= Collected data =
● ● ●

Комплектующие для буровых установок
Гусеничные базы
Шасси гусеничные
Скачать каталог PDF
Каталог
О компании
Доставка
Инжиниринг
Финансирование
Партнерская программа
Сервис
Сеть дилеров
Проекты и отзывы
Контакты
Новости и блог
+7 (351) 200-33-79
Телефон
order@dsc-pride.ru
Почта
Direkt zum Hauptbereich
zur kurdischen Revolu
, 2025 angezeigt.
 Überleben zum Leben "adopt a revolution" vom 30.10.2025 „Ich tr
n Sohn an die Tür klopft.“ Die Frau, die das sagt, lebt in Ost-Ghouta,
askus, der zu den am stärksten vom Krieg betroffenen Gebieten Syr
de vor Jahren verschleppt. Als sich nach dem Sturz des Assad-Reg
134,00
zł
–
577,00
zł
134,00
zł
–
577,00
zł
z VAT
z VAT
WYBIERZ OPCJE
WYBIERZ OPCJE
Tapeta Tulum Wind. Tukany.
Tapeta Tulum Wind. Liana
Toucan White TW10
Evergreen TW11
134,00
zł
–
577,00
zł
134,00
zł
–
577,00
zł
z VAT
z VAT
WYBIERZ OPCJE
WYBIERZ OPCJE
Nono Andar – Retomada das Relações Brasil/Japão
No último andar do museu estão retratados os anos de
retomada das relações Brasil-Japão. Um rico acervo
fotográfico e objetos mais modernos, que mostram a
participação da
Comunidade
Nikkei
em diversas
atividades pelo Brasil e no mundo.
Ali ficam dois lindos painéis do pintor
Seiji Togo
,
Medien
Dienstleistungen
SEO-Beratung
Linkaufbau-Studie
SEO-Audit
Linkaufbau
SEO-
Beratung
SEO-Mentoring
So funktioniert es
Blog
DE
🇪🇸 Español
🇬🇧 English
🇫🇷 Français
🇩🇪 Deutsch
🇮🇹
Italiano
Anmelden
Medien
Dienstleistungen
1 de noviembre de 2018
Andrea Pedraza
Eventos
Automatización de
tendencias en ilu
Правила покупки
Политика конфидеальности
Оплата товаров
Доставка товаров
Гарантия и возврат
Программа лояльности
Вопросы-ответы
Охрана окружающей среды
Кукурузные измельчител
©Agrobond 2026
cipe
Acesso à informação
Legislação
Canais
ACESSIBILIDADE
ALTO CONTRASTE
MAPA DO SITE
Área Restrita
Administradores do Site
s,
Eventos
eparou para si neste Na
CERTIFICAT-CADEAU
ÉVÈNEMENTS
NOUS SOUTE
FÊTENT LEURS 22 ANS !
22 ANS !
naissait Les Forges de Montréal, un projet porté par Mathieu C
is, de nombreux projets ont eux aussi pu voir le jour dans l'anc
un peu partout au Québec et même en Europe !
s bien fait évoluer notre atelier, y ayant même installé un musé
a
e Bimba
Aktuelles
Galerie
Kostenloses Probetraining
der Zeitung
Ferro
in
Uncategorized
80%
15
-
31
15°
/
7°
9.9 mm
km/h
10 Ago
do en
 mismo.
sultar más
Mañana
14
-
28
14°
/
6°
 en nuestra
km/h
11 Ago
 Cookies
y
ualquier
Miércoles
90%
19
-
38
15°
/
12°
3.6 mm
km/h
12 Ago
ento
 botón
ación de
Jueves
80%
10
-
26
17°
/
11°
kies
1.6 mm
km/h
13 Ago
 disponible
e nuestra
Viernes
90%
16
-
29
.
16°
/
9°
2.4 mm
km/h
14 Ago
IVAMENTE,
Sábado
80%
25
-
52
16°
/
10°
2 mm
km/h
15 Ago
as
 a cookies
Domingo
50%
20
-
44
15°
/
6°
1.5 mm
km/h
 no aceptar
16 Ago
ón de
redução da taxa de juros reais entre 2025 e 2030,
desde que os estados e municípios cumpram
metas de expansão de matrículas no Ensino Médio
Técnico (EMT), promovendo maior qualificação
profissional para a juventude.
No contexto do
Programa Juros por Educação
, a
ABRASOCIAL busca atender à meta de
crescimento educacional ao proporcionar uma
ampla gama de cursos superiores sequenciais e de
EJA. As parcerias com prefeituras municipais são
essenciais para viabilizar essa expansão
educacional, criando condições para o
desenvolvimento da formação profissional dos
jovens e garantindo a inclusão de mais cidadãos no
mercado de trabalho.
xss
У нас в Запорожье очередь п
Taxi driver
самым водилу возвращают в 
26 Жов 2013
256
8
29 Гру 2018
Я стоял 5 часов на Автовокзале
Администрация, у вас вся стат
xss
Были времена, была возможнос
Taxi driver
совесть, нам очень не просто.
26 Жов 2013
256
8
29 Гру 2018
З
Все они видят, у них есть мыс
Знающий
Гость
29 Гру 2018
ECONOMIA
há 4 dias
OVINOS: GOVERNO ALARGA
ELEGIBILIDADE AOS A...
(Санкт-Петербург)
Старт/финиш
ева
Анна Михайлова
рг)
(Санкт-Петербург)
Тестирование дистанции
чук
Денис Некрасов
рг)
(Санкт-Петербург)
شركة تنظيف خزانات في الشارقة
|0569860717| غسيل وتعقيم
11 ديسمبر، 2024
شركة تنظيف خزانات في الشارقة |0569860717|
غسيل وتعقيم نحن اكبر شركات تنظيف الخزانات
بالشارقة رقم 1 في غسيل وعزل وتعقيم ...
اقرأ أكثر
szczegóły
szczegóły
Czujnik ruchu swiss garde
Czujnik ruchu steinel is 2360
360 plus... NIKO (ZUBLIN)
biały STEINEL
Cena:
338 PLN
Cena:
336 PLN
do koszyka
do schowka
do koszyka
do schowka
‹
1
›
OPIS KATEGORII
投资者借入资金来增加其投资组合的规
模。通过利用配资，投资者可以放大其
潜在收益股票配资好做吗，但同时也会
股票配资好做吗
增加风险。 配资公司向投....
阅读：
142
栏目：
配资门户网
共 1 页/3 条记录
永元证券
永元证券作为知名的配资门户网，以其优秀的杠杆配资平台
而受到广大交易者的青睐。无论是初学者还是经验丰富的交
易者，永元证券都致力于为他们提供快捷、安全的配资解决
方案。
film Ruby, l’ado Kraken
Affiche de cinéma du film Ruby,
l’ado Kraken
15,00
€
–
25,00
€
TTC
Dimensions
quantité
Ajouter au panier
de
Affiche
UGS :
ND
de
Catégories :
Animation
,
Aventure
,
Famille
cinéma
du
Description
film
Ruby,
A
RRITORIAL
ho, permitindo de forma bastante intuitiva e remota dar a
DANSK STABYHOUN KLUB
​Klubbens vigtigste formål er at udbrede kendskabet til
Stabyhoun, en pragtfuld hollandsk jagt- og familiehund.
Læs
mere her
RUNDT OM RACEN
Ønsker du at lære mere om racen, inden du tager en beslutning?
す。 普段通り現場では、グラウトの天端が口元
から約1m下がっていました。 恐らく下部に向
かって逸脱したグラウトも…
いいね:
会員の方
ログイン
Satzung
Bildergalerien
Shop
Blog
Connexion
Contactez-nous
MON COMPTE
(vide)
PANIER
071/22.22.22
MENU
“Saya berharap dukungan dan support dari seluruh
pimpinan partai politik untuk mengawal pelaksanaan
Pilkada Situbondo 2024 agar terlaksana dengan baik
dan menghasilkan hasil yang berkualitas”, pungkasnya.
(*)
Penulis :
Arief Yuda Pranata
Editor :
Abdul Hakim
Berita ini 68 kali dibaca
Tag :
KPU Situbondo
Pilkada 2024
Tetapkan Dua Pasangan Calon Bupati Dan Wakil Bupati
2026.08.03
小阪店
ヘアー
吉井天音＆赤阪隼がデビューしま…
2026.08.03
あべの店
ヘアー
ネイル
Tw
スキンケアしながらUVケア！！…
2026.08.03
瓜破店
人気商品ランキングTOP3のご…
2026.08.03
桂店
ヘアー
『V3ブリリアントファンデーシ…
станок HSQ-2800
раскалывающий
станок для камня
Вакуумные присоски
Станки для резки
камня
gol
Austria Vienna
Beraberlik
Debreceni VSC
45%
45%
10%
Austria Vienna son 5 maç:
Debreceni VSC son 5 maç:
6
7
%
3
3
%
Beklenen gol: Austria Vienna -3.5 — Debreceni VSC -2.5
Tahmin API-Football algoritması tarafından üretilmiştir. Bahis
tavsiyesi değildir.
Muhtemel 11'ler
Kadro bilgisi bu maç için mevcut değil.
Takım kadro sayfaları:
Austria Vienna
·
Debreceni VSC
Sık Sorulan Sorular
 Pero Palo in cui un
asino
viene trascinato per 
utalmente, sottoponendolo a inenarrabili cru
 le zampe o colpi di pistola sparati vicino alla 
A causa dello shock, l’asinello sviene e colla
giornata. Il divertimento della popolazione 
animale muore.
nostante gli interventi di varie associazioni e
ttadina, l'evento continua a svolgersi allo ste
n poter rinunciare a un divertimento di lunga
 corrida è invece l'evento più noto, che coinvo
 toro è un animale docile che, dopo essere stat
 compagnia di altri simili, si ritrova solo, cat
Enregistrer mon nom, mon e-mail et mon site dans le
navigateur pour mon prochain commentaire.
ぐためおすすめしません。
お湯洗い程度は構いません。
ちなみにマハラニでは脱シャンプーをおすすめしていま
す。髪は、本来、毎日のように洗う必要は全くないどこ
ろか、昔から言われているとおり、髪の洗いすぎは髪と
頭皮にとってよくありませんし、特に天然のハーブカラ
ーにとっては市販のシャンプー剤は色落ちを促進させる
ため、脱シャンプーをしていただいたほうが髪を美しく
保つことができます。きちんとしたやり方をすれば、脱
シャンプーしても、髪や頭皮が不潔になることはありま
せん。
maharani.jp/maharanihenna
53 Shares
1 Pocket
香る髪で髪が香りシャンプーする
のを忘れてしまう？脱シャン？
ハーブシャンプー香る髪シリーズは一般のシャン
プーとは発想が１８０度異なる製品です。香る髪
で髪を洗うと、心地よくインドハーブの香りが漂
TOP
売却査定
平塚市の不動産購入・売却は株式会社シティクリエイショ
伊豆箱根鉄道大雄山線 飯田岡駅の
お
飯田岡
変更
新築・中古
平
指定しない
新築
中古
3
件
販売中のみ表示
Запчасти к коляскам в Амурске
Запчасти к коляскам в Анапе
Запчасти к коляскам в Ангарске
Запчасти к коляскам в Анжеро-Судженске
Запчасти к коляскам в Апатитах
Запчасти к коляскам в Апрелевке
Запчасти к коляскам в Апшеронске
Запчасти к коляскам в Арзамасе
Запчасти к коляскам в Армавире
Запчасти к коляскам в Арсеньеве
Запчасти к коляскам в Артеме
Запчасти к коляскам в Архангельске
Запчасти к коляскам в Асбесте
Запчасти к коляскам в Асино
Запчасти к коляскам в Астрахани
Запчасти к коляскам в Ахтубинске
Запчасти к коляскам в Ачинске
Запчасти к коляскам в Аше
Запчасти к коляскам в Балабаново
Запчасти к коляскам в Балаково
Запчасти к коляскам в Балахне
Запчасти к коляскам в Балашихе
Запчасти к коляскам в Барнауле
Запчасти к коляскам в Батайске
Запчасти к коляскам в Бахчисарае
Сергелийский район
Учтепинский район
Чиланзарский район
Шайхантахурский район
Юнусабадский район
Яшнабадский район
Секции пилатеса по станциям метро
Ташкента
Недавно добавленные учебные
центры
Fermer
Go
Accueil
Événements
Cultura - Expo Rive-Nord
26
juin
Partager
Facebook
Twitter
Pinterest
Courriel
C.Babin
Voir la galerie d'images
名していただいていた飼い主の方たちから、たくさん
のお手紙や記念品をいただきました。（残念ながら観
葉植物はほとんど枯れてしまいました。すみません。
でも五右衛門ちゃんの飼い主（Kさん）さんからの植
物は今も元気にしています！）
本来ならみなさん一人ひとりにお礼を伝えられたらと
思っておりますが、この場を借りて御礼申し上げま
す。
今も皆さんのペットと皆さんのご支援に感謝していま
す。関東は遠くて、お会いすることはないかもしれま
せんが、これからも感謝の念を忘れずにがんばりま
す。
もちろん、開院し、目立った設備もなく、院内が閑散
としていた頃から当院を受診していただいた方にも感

● ● ●

= THE PROBLEM =
In the entries above, find each line with the word "cinéma" and show it.

= YOUR SOLUTION =
Affiche de cinéma du film Ruby,
cinéma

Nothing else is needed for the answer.